Hoy tal vez tengamos el mismo o parecido problema en nuestros días, aunque seguramente más acusado. La preocupación por el final no nos abruma: ¡Hay tantas cosas que nos lo mantienen a distancia! ¡En Europa, vivimos tan a gusto en nuestro mundo de bienestar! El problema del más allá, de la resurrección no nos preocupa de modo inmediato, ni siquiera a medio plazo.

Entre quienes seguimos plateándonos el tema de la resurrección y cuál ha de ser nuestro proyecto de vida encaminado a su consecución, sí que es importante adentrarse en el texto evangélico de san Lucas y plantearnos cuál es lo más importante en la vida, cuál ha de ser tomado como secundario, y qué no debe preocuparnos en absoluto.

Santa Teresa en su poema de amor místico nos da unas pistas.

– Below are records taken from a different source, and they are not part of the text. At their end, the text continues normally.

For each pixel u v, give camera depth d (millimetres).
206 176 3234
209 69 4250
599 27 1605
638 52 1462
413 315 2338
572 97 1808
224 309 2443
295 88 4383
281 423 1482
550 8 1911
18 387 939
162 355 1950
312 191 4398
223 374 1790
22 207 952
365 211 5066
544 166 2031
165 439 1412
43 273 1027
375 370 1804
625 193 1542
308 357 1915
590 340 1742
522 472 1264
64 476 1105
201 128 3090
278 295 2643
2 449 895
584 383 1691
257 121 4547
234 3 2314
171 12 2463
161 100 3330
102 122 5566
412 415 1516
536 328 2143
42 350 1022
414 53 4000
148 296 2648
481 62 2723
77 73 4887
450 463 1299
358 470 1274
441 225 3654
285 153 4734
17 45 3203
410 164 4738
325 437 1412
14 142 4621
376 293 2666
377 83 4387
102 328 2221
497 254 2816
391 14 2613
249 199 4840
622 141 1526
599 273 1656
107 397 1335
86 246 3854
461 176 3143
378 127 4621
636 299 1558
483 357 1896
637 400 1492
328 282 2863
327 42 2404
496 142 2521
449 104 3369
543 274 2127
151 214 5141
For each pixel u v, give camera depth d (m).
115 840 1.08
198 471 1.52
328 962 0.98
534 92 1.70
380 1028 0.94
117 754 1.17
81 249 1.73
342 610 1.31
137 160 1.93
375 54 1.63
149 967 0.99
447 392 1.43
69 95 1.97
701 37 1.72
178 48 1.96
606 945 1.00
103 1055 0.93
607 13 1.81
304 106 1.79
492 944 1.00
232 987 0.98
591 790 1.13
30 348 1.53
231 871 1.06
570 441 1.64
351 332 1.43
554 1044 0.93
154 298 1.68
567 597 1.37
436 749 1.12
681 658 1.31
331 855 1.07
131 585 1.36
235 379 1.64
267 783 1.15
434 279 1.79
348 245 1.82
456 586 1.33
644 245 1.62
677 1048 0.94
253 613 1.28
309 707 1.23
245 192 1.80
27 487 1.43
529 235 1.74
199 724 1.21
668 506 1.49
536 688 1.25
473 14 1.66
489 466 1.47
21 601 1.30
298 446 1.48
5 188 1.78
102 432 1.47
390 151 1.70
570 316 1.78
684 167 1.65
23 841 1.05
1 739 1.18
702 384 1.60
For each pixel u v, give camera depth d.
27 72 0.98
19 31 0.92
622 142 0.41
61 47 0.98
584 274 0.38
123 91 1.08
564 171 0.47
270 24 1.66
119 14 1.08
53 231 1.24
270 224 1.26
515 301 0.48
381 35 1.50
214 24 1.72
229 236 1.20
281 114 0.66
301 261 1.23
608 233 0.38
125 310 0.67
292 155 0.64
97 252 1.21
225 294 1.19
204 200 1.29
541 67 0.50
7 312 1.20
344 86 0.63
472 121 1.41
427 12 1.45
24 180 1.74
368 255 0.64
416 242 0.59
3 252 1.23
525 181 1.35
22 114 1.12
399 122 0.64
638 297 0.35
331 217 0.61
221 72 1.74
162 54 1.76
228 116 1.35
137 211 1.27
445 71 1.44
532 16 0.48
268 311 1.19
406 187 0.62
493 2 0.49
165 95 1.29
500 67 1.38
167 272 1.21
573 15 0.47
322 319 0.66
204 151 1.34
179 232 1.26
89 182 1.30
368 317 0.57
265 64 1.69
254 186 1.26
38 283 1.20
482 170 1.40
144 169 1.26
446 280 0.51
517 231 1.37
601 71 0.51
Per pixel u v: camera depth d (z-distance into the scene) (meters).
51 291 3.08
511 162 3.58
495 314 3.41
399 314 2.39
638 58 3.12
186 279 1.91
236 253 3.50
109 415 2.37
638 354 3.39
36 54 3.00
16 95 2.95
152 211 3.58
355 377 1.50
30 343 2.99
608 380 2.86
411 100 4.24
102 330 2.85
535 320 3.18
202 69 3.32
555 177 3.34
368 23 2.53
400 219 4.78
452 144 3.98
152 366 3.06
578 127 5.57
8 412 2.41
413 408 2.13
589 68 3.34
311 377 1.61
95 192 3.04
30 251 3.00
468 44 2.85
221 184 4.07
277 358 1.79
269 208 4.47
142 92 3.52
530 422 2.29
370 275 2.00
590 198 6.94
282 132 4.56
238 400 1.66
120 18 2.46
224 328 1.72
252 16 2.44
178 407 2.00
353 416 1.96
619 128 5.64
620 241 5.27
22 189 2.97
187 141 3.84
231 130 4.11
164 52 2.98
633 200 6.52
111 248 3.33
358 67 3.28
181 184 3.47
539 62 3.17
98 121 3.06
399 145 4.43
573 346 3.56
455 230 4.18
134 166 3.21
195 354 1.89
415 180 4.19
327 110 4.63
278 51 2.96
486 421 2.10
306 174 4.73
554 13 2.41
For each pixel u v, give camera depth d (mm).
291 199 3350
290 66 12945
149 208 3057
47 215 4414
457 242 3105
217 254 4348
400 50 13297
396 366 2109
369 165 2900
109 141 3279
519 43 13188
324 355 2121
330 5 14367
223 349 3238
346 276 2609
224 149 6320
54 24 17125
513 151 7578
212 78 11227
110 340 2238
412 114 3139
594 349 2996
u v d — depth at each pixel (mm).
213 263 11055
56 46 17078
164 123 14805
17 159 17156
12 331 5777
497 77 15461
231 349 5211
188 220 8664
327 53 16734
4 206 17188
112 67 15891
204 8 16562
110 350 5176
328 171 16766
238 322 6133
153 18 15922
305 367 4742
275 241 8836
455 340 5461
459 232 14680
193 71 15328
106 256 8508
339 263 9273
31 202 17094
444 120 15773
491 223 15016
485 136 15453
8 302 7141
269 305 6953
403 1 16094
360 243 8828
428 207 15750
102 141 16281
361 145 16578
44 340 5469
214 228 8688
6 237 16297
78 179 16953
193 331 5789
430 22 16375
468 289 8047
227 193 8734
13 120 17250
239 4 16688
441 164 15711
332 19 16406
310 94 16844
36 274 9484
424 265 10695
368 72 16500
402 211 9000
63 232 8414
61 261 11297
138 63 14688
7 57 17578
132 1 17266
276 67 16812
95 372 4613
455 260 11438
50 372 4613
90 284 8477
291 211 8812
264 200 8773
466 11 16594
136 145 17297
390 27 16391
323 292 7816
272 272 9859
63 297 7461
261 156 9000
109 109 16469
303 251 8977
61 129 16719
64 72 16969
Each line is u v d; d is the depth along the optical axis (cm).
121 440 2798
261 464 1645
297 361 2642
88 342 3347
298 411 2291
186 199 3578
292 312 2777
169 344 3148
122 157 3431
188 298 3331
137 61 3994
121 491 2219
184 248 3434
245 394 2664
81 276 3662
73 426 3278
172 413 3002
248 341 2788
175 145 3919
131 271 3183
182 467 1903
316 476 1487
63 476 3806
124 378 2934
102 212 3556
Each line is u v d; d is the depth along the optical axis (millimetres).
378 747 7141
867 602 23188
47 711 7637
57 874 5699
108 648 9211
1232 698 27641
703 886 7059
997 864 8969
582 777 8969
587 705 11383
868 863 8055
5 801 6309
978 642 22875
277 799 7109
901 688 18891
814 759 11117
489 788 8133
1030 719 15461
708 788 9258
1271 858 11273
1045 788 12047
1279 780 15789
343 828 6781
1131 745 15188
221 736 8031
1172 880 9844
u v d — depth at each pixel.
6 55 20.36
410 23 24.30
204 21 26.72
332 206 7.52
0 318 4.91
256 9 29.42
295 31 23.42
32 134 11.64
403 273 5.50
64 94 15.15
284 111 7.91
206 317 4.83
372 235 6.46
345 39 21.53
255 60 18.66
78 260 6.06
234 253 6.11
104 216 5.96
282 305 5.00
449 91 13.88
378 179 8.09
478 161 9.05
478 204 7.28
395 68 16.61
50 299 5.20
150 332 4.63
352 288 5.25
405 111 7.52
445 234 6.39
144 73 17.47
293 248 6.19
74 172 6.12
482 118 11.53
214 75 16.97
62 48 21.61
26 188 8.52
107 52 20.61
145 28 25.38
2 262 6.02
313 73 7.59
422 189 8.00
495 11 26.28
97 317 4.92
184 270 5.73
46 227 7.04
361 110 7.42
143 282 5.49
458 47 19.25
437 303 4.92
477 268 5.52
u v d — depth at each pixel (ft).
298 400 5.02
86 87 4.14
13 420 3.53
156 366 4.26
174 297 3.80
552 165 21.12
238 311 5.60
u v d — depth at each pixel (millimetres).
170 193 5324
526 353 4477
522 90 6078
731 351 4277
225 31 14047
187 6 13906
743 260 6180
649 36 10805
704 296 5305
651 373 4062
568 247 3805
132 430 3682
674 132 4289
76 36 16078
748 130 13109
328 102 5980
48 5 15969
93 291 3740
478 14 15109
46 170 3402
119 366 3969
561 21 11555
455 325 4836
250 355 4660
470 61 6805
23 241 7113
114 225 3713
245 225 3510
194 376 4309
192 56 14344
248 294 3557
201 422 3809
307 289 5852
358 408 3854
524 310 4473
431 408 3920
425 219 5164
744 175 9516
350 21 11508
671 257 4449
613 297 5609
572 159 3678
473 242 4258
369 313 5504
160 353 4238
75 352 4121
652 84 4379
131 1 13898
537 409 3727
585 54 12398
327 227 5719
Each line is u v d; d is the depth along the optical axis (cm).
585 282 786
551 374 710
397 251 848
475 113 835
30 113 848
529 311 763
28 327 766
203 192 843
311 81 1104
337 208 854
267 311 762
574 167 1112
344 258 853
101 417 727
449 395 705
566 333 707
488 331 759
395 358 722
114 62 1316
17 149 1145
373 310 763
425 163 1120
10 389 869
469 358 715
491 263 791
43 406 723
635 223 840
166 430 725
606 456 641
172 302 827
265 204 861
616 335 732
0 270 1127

Si leemos el poema con detenimiento podremos fácilmente encontrarlas: nos ayudarán a orientar nuestra propia vida. Cuando nuestras preocupaciones se centran en nosotros mismos, procurándonos todo lo necesario para gozar de una vida confortable, excluyendo de nuestra cercanía a todo y a todos los que puedan perturbar nuestra comodidad, entonces hemos escogido el camino equivocado. Santa Teresa dice que hemos de salir de nosotros mismos, de nuestro amor egocéntrico, para que el sitio pueda ocuparlo el amor de Dios, que se proyecta siempre hacia fuera, consiste en dar sin pedir nada a cambio. Cuando consigamos que este Amor ocupe el lugar del amor egocéntrico, nos será fácil trazar un proyecto personal de vida que nos encamine hacia la resurrección. En una palabra, solo así seremos, un día, juzgados dignos de la resurrección de entre los muertos.

Finalmente nosotros rezamos el credo en cada eucaristía y rezamos así, manifestando nuestra fe: «Creo en Dios, Padre todopoderoso». Nosotros, a semejanza de Dios, también somos padres y damos todo para que nuestros hijos gocen de una vida larga y feliz. Lo damos todo por su bienestar, por su salud, para que no les falte de nada, privándonos nosotros de casi todo. Pero nosotros no somos todopoderosos y por tanto nuestros hijos también sufren y mueren, pero a Dios Padre todopoderoso no se le muere ninguno de sus hijos. Nuestra fe en la vida eterna se proyecta en la esperanza confiada en Dios, Padre todopoderoso.

Cuando ahora proclamemos nuestra fe rezando el credo de la eucaristía, seamos conscientes de lo que afirmamos.